*WORK TO COMPLETE*:
**a.** In the text about Quincy, what was built last Saturday to help him walk?
**b.** Print the part of the text about Quincy that opens with the words containing "It was an incredibly" and closes with "on his side.".
**c.** Carry on the text about Quincy from where it stops.

*PROVIDED TEXT*:
##########

I am saddened to share the news that we had to put Quincy to sleep today. His age and arthritis made movement for him difficult, and for the past week and a half… he was largely unable to move around without assistance.
It was an incredibly difficult decision to make, as Quincy still seemed full of spirit and life. His mind was willing, but his body was not. His back legs were not really able to provide much support, and he spent most of his time lying on his side.
During his last week, we usually had to prop him up during meal times (either by hand, or using a rolled-up towel). His body had simply run out of steam, despite the fact that he, himself, hadn’t.
He was still a voracious eater, even at the end. I think both Liz and I feel he could have lived several more years, if only his legs and back hadn’t given out.
Last Saturday, we tried to build a contraption that would help Quincy walk – a kind of rabbit wheelchair for his back legs. It really didn’t work out too well, but we had seen some videos online that had given us some hope.

##########

*PROVIDED DATA*:

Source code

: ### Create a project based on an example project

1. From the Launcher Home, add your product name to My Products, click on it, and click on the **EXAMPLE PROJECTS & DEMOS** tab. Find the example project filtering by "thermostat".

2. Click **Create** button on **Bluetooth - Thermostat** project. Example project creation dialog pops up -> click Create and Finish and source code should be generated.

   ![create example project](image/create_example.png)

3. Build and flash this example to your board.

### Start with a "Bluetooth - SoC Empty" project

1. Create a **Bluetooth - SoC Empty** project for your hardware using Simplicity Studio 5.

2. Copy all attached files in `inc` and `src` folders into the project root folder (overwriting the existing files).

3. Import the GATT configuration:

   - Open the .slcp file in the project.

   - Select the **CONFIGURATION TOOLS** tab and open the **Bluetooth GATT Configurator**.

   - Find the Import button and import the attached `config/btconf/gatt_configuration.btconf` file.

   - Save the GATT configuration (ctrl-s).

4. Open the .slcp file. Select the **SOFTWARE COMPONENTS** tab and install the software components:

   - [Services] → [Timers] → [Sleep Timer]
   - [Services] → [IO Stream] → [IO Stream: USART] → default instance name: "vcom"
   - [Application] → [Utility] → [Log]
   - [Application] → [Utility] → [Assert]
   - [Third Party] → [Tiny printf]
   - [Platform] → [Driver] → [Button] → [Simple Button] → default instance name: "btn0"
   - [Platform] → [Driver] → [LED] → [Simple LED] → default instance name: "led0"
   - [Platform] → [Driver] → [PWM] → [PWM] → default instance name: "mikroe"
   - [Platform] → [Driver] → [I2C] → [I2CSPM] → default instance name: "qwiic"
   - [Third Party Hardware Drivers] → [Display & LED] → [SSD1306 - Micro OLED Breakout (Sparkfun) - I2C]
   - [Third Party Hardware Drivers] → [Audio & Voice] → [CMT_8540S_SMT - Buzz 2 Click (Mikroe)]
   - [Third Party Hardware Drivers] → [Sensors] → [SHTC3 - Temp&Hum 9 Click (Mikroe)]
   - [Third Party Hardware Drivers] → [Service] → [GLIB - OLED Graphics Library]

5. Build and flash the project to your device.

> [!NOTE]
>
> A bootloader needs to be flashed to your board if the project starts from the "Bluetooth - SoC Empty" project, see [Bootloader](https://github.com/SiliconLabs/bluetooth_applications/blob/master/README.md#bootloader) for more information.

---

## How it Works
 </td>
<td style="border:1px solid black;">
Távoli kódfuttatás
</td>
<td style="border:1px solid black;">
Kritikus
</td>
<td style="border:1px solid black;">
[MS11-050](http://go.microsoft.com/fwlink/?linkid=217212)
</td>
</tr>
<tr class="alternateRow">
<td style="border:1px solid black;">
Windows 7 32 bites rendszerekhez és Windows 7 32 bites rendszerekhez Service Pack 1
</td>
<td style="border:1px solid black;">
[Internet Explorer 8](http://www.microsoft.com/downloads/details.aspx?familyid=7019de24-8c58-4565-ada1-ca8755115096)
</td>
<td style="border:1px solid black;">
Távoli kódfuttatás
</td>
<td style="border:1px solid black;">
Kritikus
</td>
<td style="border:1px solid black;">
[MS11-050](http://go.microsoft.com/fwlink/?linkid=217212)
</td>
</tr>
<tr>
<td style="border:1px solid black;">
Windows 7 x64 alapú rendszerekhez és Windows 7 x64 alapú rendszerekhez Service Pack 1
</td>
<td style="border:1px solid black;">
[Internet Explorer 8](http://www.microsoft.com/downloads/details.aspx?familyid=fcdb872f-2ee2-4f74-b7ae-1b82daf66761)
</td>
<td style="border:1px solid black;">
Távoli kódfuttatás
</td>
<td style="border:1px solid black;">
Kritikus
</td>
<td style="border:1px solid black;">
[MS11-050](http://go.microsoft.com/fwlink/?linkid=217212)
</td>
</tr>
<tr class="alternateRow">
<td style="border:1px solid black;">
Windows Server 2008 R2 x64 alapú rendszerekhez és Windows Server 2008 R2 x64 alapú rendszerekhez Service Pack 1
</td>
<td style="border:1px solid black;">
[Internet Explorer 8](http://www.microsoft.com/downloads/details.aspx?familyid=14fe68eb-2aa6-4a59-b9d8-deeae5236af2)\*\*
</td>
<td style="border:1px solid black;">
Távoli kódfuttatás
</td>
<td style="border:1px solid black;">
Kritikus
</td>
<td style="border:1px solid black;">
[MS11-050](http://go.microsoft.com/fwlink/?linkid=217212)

##########

*ANSWERS TO THE EXERCISES*:
**a.** A kind of rabbit wheelchair for his back legs.

**b.**
It was an incredibly difficult decision to make, as Quincy still seemed full of spirit and life. His mind was willing, but his body was not. His back legs were not really able to provide much support, and he spent most of his time lying on his side.

**c.**
On Tuesday, he had a really good session at Integrative Pet Care where he was on his feet and balanced for about 45 minutes – totally without support. My hopes were briefly raised, seeing him so independent again.
But both of these days… they were short-lived moments. No matter how good the times, they were a fraction compared to his bad days.
Talk about Quincy’s health turned into a quality of life conversation. Though we wanted Quincy to stay around as long as possible, we didn’t want him to be uncomfortable. We would have been keeping him around for us, and that would have been wrong – no matter how much we wanted it.
He was always a trooper about taking them, though.
Last night was a difficult night. As we went about our evening routine, it struck both Liz and I that this would be the last time we’d prepare food for Quincy (in the evenings, we make dinner and breakfast for the next morning).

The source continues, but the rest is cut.